The major problem with respect to the accessibility of untested drugs, however, is not this conservative dispensing attitude, but rather the unavailability of the drugs. Many are simply not physically available in Canada. Why this is so involves a long and complex chain of circumstances which we do not pretend to completely understand. Some factors are beginning to emerge, though, and we wish to bring them into sharper focus.
Pharmaceutical companies are, for the most part, multinationals. Few drugs are produced in Canada. The only motive that such a company has for shipping drugs here is that they believe it is, or has the potential to be, profitable to do so. Thus there is little impetus for the company to respond quickly, if at all, to requests for small quantities such as might be required for emergency use. The expectation of relatively large clinical trials provides a stronger motive, especially in Canada where the companies are allowed to charge for the drugs used in trials.
However, most companies prefer to run their own trials, at their own expense, and to retain control over the protocols, so as to guarantee that the trials would satisfy health officials in larger, more lucrative markets.
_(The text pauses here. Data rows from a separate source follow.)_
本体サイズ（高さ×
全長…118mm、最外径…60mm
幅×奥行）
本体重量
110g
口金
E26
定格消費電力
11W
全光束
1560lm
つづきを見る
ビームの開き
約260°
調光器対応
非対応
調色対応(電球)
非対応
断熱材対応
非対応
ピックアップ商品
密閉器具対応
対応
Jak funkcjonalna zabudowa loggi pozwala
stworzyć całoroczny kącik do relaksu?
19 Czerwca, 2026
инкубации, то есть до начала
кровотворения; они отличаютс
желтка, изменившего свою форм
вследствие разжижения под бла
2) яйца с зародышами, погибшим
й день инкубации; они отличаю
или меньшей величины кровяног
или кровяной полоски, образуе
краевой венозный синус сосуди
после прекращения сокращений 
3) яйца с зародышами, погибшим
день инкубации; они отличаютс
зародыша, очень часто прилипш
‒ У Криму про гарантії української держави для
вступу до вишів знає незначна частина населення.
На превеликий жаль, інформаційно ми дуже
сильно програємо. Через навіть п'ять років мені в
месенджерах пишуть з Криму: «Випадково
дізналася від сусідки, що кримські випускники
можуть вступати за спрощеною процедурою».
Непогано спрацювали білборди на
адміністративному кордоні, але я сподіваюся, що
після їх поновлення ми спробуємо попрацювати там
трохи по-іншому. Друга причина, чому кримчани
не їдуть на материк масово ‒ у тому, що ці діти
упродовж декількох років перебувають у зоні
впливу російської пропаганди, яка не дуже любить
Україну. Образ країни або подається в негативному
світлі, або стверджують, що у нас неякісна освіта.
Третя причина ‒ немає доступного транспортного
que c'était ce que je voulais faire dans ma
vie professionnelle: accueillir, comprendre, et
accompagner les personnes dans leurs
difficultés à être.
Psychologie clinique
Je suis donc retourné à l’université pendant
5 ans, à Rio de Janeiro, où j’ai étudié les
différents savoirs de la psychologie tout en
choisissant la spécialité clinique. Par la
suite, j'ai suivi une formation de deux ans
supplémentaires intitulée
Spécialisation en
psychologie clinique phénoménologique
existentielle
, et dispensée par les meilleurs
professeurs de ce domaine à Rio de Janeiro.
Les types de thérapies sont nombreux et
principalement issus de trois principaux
This makes economic sense only when they expect the trials to be successful. When this expectation is not high, it is in their interests to let others write the protocols, run the trials, pay for the relatively large expenses involved.
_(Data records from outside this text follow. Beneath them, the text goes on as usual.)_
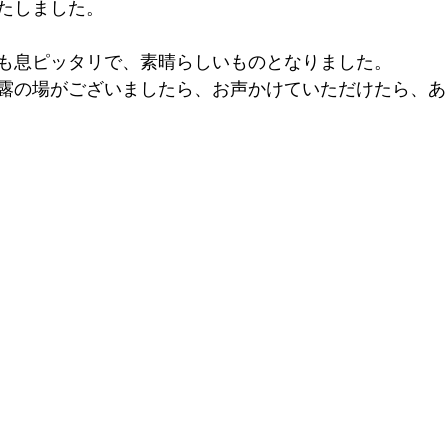
たしました。
も息ピッタリで、素晴らしいものとなりました。
露の場がございましたら、お声かけていただけたら、あ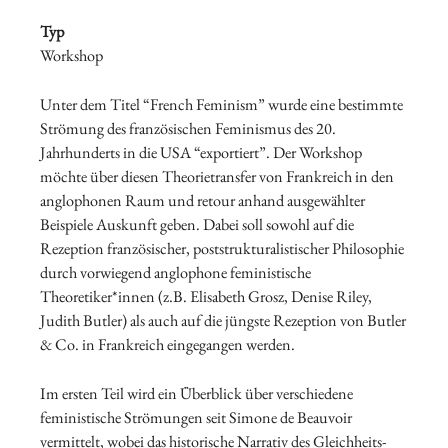
Typ
Workshop
Unter dem Titel “French Feminism” wurde eine bestimmte
Strömung des französischen Feminismus des 20.
Jahrhunderts in die USA “exportiert”. Der Workshop
möchte über diesen Theorietransfer von Frankreich in den
anglophonen Raum und retour anhand ausgewählter
Beispiele Auskunft geben. Dabei soll sowohl auf die
Rezeption französischer, poststrukturalis­tischer Philosophie
durch vorwiegend anglophone feministische
Theoretiker*innen (z.B. Elisabeth Grosz, Denise Riley,
Judith Butler) als auch auf die jüngste Rezeption von Butler
& Co. in Frankreich eingegangen werden.
Im ersten Teil wird ein Überblick über verschiedene
feministische Strömungen seit Simone de Beauvoir
vermittelt, wobei das historische Narrativ des Gleichheits-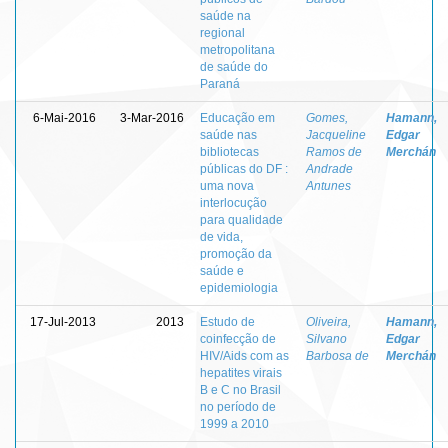
saúde na
regional
metropolitana
de saúde do
Paraná
6-Mai-2016
3-Mar-2016
Educação em
Gomes,
Hamann,
saúde nas
Jacqueline
Edgar
bibliotecas
Ramos de
Merchán
públicas do DF :
Andrade
uma nova
Antunes
interlocução
para qualidade
de vida,
promoção da
saúde e
epidemiologia
17-Jul-2013
2013
Estudo de
Oliveira,
Hamann,
coinfecção de
Silvano
Edgar
HIV/Aids com as
Barbosa de
Merchán
hepatites virais
B e C no Brasil
no período de
1999 a 2010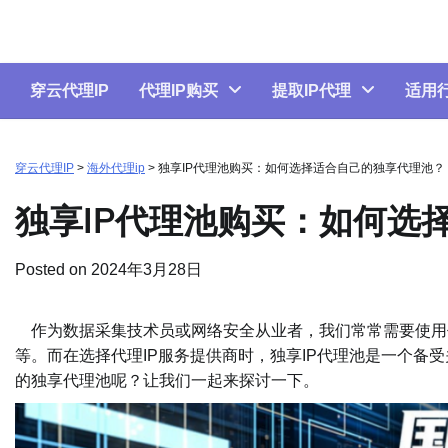
Skip
to
content
穿云代理IP
代理IP购买
提取IP代理
适用
穿云代理IP
>
海外代理ip
>
独享IP代理池购买：如何选择适合自己的独享代理池？
独享IP代理池购买：如何选
Posted on
2024年3月28日
作为数据采集技术员或网络安全从业者，我们常常需要使用代
等。而在选择代理IP服务提供商时，独享IP代理池是一个备
的独享代理池呢？让我们一起来探讨一下。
In Canada, we do not have the infrastructure needed to quickly respond to news of a promising anti-viral drug. Unlike cancer or heart research, viral research is not a glamorous area in which to work. (one prominent viral researcher confided to us that the only reason he stays in Canada is because his family wishes to continue to live here.) As well, the protocol requirements in Canada for clinical trials are rigorous. The result is that the question, “Who is supposed to write the protocols and run the trials?” is too often answered by a resounding silence. Many physicians who have tried have ended up frustrated and loathe to try again. It is not the mandate of HPB to write the protocols or run the trials, nor are they willing to ease their rigorous requirements. Even when HPB actively courts pharmaceutical companies to run trials here, the results are too often disappointing. (Lyphomed, a company which produces aerosolide pentamadine, backed off at the last minute from a planned trial here, apparently at the instruction of its head office in Chicago.)
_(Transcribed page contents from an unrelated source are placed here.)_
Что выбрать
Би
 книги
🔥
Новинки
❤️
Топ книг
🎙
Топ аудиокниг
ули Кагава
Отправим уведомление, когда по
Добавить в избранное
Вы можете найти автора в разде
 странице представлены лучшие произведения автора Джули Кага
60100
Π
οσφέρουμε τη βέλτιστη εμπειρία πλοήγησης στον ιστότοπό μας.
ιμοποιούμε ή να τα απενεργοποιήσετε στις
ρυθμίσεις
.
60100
Though we do not think that the solution is to simply throw money at the problem, it is clear that part of the remedy involves increased funding for anti-viral research and research into AIDS related diseases here in Canada. We cannot continue to depend upon multinational drug companies to respond to the needs of Canadians with AIDS. With increased funding we can afford to attract researchers with expertise in these areas, and to underwrite their clinical trials. Since most promising drugs would then be available as part of such trials, there would be less need for AIDS patients to exercise their catastrophic rights.
Finally, there is an attitude which, if it exists, needs to be confronted: The perhaps unvocalized belief on the part of some that AIDS is primarily a homosexual problem, one brought on themselves by homosexuals, and so one not deserving of large amounts of already scarce resources. To whatever extent such an attitude plays a part in the lack of funding, it needs to be unearthed and challenged.